● **Prompt**:
Can you transcribe, word for word, the stretch of the article on polyunsaturated fatty acids and the acute phase response from "Modulation of the" through "the acute phase response."?

● **Document section**:
--- START ---

Modulation of the Acute Phase Response by Polyunsaturated Fatty Acids in Older People
This article at a glance
- Two recently published studies report on the relations between dietary intake and levels of poly-unsaturated fatty acids (PUFA) in blood and the acute phase response C-reactive protein (CRP) in older people.
- In one study, the omega-3 index was negatively associated with the levels of CRP and several other circulating markers of inflammation.
- In a second study, higher intake of omega-6 PUFA, and total PUFA, but not omega-3 PUFA, were found to be negatively associated with CRP, particularly in older women.
- The results reflect current challenges in understanding the roles of PUFA families in inflammation and the acute phase response.
The acute phase response is a systemic reaction of the body to control inflammation that follows a local tissue injury. An acute-phase response involves fever, leukocytosis, release of cortisol, activation of complement and clotting cascades, changes in metal homeostasis, and a marked increase in the concentration of certain plasma proteins of hepatic origin. The latter hepatic acute phase response is initiated via the release of interleukin-6 (IL-6) from monocytes and macrophages that are activated during the course of an inflammatory response. IL-6 activates the secretion of a range of proteins by the liver into the circulation, each having specific roles in host defense, microbial clearance, and organ functioning and healing in the face of trauma and infection. Additional pro-inflammatory factors, such as the cytokines IL-1 and tumor necrosis factor-α, that are secreted into the circulation by an inflamed tissue also take part in fine-tuning the hepatic acute phase response. Kupffer cells, macrophages located in the liver, sense infection in blood and form additional cytokines that stimulate acute protein formation and secretion. Whereas the local inflammatory response involves its own mechanisms of onset and its return to homeostasis, the acute phase response is a systemic reaction that initially helps control infections and limit trauma, while at later stages it promotes the resolution of system-wide aspects of inflammation such as fever, normalizes hormonal adaptations, and the release of mediators that promote tissue healing.

--- END ---

● **Source material**:
--- START ---

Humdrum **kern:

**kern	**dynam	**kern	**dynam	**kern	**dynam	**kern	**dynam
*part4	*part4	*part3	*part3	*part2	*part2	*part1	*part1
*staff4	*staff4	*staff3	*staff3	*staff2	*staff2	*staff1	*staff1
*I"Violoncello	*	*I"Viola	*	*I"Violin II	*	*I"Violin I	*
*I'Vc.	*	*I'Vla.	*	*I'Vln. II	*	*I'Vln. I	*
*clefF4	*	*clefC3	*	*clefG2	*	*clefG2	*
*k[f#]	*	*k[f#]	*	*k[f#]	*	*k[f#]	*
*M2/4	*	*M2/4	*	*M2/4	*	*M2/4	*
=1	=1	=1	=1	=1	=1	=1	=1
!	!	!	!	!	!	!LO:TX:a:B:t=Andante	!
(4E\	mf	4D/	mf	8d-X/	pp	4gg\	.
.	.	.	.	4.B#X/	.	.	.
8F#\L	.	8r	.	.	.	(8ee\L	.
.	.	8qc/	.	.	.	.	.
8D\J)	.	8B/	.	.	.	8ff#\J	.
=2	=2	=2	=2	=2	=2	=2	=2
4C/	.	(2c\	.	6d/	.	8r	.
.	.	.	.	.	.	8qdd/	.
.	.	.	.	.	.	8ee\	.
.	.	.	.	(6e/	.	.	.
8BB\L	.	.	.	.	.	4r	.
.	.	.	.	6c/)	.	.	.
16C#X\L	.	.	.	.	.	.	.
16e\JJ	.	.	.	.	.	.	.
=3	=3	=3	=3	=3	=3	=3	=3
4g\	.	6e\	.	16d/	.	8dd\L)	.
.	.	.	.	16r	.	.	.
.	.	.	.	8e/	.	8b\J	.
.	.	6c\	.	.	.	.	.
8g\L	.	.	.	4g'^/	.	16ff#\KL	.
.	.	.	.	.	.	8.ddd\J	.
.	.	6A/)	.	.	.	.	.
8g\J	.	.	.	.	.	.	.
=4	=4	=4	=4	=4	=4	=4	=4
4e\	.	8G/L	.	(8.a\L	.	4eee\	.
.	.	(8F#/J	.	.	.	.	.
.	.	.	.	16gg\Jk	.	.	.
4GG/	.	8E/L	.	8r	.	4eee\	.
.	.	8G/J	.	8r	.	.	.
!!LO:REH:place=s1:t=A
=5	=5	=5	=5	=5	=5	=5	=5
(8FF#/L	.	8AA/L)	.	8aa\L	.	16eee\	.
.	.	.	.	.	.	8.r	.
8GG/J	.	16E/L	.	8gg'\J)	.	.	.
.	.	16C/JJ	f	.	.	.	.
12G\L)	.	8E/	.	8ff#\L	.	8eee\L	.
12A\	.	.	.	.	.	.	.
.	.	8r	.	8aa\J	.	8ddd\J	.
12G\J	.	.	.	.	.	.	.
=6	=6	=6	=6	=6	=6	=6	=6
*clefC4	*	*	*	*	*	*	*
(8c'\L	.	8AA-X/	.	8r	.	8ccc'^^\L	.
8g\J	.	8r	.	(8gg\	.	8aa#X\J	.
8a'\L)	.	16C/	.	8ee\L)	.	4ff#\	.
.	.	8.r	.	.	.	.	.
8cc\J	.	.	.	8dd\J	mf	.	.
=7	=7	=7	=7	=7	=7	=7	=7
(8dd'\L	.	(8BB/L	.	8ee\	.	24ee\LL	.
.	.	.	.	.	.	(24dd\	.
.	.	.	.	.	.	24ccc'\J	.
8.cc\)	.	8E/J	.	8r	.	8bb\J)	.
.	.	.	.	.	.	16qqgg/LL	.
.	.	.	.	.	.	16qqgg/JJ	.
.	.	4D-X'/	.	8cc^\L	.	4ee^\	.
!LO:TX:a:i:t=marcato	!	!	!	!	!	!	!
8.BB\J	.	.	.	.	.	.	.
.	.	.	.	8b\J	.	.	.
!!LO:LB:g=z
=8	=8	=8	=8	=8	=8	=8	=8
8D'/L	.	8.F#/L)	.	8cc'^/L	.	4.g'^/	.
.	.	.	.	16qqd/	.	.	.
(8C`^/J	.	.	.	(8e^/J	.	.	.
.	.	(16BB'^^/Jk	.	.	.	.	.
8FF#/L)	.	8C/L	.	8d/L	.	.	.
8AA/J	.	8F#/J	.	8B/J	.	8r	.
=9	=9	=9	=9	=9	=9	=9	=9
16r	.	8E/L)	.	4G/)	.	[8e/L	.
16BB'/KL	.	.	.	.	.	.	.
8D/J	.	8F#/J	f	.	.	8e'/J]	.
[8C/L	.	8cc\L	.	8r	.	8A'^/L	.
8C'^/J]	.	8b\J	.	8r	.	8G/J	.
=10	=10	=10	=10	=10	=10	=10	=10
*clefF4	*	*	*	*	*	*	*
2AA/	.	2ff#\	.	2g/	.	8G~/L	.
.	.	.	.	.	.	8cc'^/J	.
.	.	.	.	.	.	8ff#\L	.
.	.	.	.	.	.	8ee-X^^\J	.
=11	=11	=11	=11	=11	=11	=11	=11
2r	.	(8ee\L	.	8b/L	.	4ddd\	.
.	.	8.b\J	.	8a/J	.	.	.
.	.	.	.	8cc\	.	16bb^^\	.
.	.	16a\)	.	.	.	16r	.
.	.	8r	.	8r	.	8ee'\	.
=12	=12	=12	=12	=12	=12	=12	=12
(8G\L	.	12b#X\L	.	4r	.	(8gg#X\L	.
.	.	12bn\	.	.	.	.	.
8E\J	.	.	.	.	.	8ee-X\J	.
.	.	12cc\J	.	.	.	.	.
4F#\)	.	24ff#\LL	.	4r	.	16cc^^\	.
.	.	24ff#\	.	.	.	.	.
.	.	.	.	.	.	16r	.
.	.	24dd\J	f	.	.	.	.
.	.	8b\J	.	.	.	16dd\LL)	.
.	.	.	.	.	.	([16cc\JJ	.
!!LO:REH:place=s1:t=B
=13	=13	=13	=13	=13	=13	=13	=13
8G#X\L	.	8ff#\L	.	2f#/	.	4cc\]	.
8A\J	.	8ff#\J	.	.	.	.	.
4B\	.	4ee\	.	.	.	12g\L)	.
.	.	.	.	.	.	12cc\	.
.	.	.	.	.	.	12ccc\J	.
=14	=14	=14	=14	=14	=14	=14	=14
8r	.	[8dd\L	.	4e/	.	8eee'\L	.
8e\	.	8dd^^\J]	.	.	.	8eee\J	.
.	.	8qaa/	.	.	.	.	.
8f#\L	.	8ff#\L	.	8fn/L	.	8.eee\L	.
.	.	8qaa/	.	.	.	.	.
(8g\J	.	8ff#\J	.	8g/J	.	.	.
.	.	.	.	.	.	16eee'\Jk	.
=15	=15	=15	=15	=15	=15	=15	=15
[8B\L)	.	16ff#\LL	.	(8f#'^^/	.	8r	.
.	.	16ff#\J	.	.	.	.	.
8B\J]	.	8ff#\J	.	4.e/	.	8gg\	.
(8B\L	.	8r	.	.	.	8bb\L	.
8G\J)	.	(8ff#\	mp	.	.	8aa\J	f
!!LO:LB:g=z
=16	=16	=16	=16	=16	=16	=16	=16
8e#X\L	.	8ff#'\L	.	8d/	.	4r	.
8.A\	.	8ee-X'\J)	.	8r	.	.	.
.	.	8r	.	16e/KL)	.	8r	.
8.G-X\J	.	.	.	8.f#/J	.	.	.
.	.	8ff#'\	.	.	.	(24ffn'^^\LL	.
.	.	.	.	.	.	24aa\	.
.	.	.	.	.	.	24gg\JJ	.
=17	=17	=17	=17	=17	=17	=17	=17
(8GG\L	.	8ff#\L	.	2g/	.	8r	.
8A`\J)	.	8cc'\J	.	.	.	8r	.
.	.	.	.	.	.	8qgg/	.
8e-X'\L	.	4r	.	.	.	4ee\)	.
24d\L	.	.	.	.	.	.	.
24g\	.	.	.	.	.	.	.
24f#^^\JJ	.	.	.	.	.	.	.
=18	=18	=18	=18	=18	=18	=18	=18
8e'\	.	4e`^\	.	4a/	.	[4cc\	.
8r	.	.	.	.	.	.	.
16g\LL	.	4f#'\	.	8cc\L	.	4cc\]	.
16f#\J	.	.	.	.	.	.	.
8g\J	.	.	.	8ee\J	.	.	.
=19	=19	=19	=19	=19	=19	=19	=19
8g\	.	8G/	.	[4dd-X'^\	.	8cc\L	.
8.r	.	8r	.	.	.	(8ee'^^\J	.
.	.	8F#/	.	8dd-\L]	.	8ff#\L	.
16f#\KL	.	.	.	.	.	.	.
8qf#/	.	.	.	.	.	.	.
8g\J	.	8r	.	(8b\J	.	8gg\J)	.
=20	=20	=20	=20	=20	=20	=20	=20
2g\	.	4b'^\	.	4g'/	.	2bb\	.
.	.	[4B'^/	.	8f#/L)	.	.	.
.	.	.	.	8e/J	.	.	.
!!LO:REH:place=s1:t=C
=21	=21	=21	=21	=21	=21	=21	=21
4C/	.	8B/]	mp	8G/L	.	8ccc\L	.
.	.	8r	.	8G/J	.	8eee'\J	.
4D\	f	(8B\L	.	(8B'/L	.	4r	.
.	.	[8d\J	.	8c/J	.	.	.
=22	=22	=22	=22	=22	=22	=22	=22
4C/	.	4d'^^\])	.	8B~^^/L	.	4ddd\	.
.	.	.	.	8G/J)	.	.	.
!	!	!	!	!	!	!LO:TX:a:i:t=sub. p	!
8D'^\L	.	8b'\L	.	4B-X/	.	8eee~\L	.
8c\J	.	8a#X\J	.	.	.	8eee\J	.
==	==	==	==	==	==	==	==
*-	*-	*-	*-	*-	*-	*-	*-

--- END ---

● **Result for this exercise**:
Modulation of the Acute Phase Response by Polyunsaturated Fatty Acids in Older People
This article at a glance
- Two recently published studies report on the relations between dietary intake and levels of poly-unsaturated fatty acids (PUFA) in blood and the acute phase response C-reactive protein (CRP) in older people.
- In one study, the omega-3 index was negatively associated with the levels of CRP and several other circulating markers of inflammation.
- In a second study, higher intake of omega-6 PUFA, and total PUFA, but not omega-3 PUFA, were found to be negatively associated with CRP, particularly in older women.
- The results reflect current challenges in understanding the roles of PUFA families in inflammation and the acute phase response.